Problem requirements:
Below are some records. Print exactly the lines between the one holding "of human lung" and the one holding "IHC histopathology image", inclusive, and nothing else.
______
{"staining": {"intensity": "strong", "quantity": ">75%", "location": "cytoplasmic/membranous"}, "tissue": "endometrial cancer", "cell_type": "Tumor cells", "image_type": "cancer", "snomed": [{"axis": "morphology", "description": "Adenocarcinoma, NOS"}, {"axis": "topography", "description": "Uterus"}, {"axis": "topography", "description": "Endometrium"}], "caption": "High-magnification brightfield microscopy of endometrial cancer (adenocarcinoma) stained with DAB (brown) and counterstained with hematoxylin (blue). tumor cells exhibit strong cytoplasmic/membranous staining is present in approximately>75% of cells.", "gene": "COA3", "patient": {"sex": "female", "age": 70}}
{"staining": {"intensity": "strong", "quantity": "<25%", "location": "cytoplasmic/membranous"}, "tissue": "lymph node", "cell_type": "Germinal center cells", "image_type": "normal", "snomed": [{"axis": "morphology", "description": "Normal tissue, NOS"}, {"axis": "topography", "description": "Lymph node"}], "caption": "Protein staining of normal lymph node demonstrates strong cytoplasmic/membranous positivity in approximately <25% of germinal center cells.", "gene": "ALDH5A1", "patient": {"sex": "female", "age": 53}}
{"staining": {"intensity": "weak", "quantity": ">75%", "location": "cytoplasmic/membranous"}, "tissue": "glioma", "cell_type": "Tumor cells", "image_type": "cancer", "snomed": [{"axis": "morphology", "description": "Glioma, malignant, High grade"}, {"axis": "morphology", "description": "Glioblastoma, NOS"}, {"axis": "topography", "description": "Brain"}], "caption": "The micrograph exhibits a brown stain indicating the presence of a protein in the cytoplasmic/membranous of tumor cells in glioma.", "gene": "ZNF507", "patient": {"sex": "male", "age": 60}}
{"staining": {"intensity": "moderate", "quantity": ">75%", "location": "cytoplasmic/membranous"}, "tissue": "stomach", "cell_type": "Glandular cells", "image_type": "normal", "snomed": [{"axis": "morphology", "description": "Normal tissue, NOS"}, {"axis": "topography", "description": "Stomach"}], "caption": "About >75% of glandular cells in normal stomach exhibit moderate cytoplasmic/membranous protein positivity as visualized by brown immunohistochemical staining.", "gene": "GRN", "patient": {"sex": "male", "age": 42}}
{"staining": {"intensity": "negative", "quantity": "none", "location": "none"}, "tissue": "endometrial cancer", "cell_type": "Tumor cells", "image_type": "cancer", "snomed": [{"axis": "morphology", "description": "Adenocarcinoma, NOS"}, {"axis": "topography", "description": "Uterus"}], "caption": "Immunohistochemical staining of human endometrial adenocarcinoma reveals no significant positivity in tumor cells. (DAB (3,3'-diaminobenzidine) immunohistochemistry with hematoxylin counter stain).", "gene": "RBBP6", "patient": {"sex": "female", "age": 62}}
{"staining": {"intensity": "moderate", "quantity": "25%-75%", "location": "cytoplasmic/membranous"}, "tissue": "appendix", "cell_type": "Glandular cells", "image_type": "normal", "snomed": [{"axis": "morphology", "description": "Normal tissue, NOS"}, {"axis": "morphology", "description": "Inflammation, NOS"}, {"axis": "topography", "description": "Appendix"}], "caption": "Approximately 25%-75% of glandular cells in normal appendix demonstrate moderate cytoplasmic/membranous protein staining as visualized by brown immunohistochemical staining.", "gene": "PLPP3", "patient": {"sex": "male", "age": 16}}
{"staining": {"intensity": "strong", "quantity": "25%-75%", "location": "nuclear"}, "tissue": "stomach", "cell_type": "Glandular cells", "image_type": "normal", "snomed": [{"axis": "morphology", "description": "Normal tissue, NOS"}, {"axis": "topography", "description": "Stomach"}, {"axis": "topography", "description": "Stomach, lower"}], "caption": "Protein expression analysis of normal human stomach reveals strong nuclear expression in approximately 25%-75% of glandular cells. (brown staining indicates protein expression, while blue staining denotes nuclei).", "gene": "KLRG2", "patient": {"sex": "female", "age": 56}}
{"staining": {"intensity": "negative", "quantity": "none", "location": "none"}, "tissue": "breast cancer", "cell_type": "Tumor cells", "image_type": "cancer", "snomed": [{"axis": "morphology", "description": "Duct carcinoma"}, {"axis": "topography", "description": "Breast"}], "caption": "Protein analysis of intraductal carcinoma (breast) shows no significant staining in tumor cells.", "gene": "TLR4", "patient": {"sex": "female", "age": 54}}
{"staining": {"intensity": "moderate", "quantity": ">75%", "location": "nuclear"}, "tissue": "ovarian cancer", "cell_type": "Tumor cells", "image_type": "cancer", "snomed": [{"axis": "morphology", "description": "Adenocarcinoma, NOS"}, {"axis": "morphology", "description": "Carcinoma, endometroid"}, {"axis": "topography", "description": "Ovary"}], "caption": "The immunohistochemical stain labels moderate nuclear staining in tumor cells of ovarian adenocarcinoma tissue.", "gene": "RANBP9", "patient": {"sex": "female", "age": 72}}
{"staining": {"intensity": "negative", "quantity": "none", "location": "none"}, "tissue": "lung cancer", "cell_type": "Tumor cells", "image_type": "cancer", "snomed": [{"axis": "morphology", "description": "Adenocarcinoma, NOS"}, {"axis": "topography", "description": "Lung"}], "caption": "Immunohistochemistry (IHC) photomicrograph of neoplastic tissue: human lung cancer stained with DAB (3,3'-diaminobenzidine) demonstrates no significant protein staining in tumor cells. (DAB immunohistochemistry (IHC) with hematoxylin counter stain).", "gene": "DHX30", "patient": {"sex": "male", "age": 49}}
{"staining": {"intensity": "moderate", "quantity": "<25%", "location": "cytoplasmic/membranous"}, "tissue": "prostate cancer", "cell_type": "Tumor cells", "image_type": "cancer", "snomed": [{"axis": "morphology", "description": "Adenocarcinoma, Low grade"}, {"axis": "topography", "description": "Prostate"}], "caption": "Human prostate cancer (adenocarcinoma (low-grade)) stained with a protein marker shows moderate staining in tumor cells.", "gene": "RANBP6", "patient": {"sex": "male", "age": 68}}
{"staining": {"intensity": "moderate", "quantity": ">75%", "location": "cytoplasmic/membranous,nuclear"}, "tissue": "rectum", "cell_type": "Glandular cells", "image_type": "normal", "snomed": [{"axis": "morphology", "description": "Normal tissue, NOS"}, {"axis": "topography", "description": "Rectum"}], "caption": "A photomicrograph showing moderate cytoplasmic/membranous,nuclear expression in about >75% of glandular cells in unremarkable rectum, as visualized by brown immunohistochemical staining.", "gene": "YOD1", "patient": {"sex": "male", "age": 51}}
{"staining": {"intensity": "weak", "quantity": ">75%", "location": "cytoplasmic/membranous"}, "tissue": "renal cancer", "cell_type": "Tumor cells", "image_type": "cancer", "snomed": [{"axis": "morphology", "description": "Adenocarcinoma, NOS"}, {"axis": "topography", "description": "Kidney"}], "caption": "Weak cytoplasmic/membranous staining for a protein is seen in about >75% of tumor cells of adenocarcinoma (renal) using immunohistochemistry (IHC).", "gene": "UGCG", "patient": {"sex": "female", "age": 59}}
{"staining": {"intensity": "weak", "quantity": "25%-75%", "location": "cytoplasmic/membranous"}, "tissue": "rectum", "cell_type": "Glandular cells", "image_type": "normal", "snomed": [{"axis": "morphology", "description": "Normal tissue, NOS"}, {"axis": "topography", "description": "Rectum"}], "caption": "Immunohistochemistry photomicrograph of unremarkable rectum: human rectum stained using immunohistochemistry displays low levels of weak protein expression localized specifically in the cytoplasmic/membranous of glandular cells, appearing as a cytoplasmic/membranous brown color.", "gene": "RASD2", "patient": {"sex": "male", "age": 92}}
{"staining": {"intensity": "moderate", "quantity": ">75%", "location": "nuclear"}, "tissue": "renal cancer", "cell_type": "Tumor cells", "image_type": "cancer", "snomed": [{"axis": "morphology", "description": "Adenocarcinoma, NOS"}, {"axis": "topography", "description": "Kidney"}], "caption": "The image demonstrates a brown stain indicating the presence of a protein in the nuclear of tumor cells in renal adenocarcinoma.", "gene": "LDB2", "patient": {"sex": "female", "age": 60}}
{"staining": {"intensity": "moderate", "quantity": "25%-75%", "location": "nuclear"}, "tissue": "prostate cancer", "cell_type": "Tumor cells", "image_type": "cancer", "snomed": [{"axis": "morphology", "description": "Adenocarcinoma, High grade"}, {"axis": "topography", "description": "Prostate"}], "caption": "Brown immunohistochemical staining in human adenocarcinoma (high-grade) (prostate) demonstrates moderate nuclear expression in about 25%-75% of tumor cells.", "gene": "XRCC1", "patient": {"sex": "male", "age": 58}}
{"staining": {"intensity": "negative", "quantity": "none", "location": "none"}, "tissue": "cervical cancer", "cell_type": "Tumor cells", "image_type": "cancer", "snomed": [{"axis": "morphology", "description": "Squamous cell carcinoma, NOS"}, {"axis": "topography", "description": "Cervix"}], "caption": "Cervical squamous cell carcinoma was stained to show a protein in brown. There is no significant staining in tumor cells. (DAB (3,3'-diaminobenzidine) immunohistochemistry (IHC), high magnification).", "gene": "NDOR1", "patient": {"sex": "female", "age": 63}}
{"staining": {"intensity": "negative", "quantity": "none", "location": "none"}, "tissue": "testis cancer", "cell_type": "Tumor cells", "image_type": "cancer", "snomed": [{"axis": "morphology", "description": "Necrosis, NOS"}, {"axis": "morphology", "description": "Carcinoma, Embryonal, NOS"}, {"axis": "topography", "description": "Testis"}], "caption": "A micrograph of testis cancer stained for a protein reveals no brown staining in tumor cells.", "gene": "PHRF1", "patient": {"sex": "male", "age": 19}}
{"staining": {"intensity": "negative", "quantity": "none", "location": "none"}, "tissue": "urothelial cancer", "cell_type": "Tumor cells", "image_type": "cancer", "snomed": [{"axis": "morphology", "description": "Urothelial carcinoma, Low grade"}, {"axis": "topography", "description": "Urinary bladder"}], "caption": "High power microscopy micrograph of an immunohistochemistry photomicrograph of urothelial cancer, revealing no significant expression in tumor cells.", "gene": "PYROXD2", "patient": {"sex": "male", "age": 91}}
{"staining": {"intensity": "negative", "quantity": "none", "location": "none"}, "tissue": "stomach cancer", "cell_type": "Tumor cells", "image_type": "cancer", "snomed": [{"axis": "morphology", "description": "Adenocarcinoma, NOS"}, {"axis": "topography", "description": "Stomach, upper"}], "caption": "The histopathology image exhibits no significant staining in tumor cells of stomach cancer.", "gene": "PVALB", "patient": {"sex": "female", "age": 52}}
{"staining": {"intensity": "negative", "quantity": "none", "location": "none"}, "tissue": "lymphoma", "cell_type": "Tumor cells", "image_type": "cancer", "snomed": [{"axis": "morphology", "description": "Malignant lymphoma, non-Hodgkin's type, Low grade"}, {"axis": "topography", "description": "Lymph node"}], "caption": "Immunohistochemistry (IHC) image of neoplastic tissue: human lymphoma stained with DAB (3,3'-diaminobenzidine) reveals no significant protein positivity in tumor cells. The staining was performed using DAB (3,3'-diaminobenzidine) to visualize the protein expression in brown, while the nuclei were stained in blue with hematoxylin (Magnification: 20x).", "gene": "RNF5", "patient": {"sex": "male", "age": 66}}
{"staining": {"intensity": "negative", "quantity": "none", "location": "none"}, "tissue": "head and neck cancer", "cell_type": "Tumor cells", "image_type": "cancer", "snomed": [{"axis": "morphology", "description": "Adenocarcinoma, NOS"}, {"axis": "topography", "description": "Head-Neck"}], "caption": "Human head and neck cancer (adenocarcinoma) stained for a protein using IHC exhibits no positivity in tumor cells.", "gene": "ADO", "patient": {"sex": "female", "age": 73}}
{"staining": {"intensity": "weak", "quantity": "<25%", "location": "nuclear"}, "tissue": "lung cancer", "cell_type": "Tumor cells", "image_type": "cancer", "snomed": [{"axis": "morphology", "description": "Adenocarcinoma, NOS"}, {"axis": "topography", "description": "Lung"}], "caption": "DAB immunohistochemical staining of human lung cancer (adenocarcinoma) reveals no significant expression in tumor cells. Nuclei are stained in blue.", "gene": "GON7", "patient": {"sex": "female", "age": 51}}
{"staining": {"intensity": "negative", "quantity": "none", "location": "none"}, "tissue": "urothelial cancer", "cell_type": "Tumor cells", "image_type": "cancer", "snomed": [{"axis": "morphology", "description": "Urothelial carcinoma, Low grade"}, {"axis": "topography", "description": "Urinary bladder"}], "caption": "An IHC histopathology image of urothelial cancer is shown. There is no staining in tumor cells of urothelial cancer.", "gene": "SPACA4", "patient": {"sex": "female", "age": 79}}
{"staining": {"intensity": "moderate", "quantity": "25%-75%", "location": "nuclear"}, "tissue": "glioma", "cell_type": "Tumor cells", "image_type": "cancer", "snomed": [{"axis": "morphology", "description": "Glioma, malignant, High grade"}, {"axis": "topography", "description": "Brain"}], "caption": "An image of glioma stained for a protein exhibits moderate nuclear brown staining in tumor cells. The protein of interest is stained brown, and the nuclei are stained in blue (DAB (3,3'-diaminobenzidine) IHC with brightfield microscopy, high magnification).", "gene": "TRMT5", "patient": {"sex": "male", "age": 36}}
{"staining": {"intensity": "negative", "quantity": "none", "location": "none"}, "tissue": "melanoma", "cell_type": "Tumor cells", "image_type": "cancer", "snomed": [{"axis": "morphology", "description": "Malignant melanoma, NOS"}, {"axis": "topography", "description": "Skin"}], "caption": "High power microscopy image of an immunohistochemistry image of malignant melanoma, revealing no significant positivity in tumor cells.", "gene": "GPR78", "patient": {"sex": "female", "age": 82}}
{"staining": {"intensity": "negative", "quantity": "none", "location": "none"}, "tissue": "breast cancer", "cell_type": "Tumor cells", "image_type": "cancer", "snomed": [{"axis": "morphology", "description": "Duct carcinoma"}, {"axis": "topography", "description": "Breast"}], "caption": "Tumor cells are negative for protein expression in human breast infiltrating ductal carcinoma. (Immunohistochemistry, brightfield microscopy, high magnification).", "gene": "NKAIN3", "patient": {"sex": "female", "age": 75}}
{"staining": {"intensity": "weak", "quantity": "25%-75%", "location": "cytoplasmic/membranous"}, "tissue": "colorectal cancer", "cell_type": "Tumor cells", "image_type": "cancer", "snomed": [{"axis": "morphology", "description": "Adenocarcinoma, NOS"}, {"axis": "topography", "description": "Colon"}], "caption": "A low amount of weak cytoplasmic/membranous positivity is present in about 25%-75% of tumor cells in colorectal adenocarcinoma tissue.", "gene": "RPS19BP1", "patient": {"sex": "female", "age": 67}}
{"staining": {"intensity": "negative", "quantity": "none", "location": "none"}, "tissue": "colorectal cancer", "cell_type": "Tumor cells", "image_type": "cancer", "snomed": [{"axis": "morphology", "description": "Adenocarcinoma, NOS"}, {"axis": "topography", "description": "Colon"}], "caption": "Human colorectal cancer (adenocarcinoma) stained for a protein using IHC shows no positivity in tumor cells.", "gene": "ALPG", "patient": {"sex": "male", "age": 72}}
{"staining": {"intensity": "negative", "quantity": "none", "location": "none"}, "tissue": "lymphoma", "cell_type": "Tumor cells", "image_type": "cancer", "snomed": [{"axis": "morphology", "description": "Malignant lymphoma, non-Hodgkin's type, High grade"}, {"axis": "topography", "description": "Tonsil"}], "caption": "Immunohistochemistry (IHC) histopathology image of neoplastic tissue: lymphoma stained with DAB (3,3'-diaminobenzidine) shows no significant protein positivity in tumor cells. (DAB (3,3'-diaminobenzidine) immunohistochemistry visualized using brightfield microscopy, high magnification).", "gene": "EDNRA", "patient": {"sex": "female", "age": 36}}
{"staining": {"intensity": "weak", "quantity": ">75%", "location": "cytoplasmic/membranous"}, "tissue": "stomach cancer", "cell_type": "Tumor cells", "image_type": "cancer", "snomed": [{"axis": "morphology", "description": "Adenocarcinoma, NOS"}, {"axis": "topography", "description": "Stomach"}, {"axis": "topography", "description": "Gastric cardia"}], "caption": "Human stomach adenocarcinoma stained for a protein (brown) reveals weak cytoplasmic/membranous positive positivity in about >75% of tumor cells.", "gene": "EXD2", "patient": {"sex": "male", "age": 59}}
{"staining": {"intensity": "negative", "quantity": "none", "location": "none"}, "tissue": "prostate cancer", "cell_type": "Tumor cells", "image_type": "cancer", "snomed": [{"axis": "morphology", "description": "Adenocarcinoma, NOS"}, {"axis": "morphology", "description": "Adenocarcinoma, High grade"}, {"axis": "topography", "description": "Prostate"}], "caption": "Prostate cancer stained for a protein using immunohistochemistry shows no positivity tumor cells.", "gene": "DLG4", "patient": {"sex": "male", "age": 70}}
______
Output:
{"staining": {"intensity": "weak", "quantity": "<25%", "location": "nuclear"}, "tissue": "lung cancer", "cell_type": "Tumor cells", "image_type": "cancer", "snomed": [{"axis": "morphology", "description": "Adenocarcinoma, NOS"}, {"axis": "topography", "description": "Lung"}], "caption": "DAB immunohistochemical staining of human lung cancer (adenocarcinoma) reveals no significant expression in tumor cells. Nuclei are stained in blue.", "gene": "GON7", "patient": {"sex": "female", "age": 51}}
{"staining": {"intensity": "negative", "quantity": "none", "location": "none"}, "tissue": "urothelial cancer", "cell_type": "Tumor cells", "image_type": "cancer", "snomed": [{"axis": "morphology", "description": "Urothelial carcinoma, Low grade"}, {"axis": "topography", "description": "Urinary bladder"}], "caption": "An IHC histopathology image of urothelial cancer is shown. There is no staining in tumor cells of urothelial cancer.", "gene": "SPACA4", "patient": {"sex": "female", "age": 79}}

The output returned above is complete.